Ode à presque toutes les femmes

Voilà un moment que tout le monde s’excite sur le nouveau clip de Pharrell Williams, Marilyn Monroe. L’oeuvre serait « une ode à la femme », que dis-je « une ode aux femmes dans toute leur diversité ». Ah bon ? Alors, va peut-être falloir clarifier ce qu’on entend par diversité. Si on parle de couleur de peau, là oui, toutes les nuances sont dans la place. On a la blanche diaphane à la piscine, l’asiatique en terrasse, la métisse à la gym et la noire dans son bain. Mon dieu mais c’est dingue, Pharrell aime toutes les femmes !

Mais dans son monde, « toutes les femmes » sont des petites bombes de 19 ans au cul ferme tout droit sorties de l’adolescence. Ah non, pardon, on me signale que la guest star de la fin du clip contredit complètement mon propos. Et oui, c’est Kelly Osbourne, 29 ans et un petit 40 grand max.
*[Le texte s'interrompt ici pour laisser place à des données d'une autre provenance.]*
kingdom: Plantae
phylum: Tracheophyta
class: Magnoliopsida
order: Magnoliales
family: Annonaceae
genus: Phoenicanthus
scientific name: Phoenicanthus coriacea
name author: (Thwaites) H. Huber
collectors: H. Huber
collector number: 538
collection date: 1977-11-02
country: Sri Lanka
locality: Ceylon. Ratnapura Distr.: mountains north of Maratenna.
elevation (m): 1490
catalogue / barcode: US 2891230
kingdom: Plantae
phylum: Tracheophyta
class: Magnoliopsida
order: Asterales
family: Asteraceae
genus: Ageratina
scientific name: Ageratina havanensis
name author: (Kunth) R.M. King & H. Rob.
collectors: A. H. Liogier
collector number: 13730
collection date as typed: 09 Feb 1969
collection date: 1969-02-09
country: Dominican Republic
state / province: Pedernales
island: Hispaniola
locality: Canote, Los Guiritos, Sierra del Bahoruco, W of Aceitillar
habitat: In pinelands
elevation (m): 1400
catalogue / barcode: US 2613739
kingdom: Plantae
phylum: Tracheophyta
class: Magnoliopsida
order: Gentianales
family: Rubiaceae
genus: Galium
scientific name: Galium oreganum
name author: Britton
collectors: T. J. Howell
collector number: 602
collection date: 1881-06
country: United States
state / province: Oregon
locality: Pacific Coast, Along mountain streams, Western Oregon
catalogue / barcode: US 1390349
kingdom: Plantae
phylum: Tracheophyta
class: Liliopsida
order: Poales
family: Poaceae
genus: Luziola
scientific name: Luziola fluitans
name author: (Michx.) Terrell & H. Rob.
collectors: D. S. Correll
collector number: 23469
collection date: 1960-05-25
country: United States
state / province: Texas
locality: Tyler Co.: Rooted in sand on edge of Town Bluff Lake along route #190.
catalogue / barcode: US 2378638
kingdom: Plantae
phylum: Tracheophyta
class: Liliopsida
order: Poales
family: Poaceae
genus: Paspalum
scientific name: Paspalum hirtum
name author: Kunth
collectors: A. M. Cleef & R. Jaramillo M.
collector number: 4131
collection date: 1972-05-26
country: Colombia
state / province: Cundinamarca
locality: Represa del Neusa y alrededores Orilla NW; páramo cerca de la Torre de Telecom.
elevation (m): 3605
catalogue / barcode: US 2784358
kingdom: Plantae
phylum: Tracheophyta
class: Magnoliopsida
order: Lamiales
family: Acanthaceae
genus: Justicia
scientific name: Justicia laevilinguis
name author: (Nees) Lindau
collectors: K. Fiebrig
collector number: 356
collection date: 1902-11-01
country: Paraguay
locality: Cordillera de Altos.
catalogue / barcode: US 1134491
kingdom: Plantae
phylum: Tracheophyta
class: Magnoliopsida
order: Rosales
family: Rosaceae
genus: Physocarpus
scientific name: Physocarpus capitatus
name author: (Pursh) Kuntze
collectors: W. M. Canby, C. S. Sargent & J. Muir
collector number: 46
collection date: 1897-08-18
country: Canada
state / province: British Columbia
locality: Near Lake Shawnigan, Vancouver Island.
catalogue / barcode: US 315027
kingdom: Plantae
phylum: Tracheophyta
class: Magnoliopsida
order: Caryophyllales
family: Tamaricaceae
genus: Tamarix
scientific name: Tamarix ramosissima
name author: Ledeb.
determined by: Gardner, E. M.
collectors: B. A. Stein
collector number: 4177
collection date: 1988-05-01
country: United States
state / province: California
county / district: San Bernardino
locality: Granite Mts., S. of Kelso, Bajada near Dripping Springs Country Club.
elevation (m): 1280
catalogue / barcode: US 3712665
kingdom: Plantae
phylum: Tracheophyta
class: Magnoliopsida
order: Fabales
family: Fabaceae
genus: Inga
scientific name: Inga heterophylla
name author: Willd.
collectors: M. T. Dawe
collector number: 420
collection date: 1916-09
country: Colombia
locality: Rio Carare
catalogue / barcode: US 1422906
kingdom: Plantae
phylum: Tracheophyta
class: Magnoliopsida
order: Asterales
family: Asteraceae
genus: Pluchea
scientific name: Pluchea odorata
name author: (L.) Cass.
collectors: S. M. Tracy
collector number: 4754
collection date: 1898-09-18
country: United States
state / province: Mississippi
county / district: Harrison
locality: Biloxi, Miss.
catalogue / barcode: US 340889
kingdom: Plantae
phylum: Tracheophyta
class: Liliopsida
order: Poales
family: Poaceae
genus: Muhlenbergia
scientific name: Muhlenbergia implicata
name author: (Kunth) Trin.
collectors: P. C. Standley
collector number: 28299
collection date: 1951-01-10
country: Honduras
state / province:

Ouf…

Les journalistes ont été nombreux (en France mais surtout aux Etats-Unis) à s’engouffrer fissa dans le message de com du musicien, qui a osé lâcher le mot « féministe ». Là encore, il faudrait clarifier. Je meurs d’envie d’entendre la définition du féminisme du type qui a basé toute sa stratégie marketing – depuis son premier titre avec N.E.R.D jusqu’à Blurred Lines – sur son statut de séducteur à la papa. « Véritable déclaration d’amour aux femmes, de Marilyn Monroe, à Jeanne d’Arc, en passant par Cléopâtre… », nous chauffe Le Figaro en nous parlant du clip.  Sauf que Pharrell ne nous chante pas tout à fait ça. « Même pas Marilyn Monroe, Cleopatre, même pas Jeanne d’Arc, ça ne veut rien dire pour moi, je veux juste une autre fille », claironne-t-il plutôt. Comme quoi on entend bien ce qu’on a envie d’entendre.